Would a baby with DiGeorge Syndrome have more difficulty with bacterial or
viral infections?
- Various blood cells are involved in the body's immune defense. Are lymphocytes
or neutrophils more responsible for specific immunity?
- Why are granulocytes also called polymorphonuclear leukocytes?
- What are granulocyte-colony stimulating factors? When might they be used?

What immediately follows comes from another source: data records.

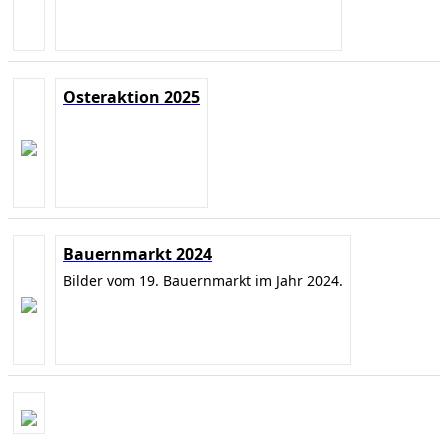
Osteraktion 2025
Bauernmarkt 2024
Bilder vom 19. Bauernmarkt im Jahr 2024.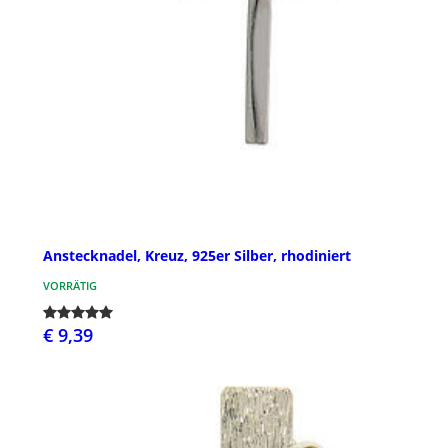
Anstecknadel, Kreuz, 925er Silber, rhodiniert
VORRÄTIG
€ 9,39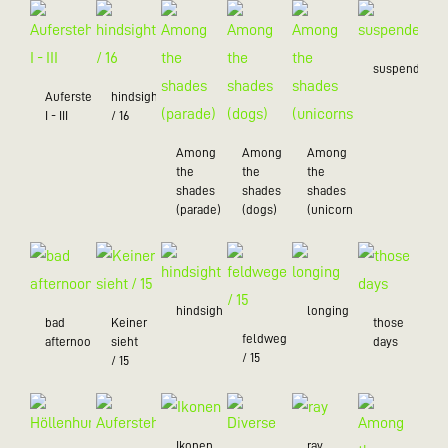
suspended
Auferstehung
hindsight
I - III
/ 16
Among
Among
Among
the
the
the
shades
shades
shades
(parade)
(dogs)
(unicorns)
hindsight
longing
bad
Keiner
those
feldwegein
afternoon
sieht
days
/ 15
/ 15
Ikonen
ray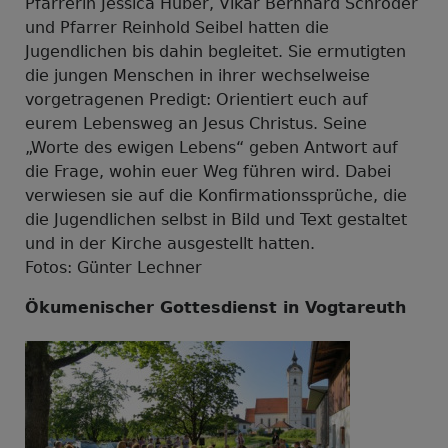
Pfarrerin Jessica Huber, Vikar Bernhard Schröder
und Pfarrer Reinhold Seibel hatten die
Jugendlichen bis dahin begleitet. Sie ermutigten
die jungen Menschen in ihrer wechselweise
vorgetragenen Predigt: Orientiert euch auf
eurem Lebensweg an Jesus Christus. Seine
„Worte des ewigen Lebens“ geben Antwort auf
die Frage, wohin euer Weg führen wird. Dabei
verwiesen sie auf die Konfirmationssprüche, die
die Jugendlichen selbst in Bild und Text gestaltet
und in der Kirche ausgestellt hatten.
Fotos: Günter Lechner
Ökumenischer Gottesdienst in Vogtareuth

- What is the basis for the immune surveillance theory of cancer prevention?
What evidence can you put forward to support such a theory?


Exercise:
Test your knowledge of this module by answering the
questions in Exercise
8. By now, you've done a lot of these
exercises in Angel, but don't forget,
you must complete it to be sure that you receive the point of extra credit.
This module should be finished by
Nov. 10
and will be on the exam on Nov. 16, 2006, in Room
1050
SON, from 3-5 p.m. The deadline for participation in the
discussion
group for this module is midnight on Sunday, Nov. 12th.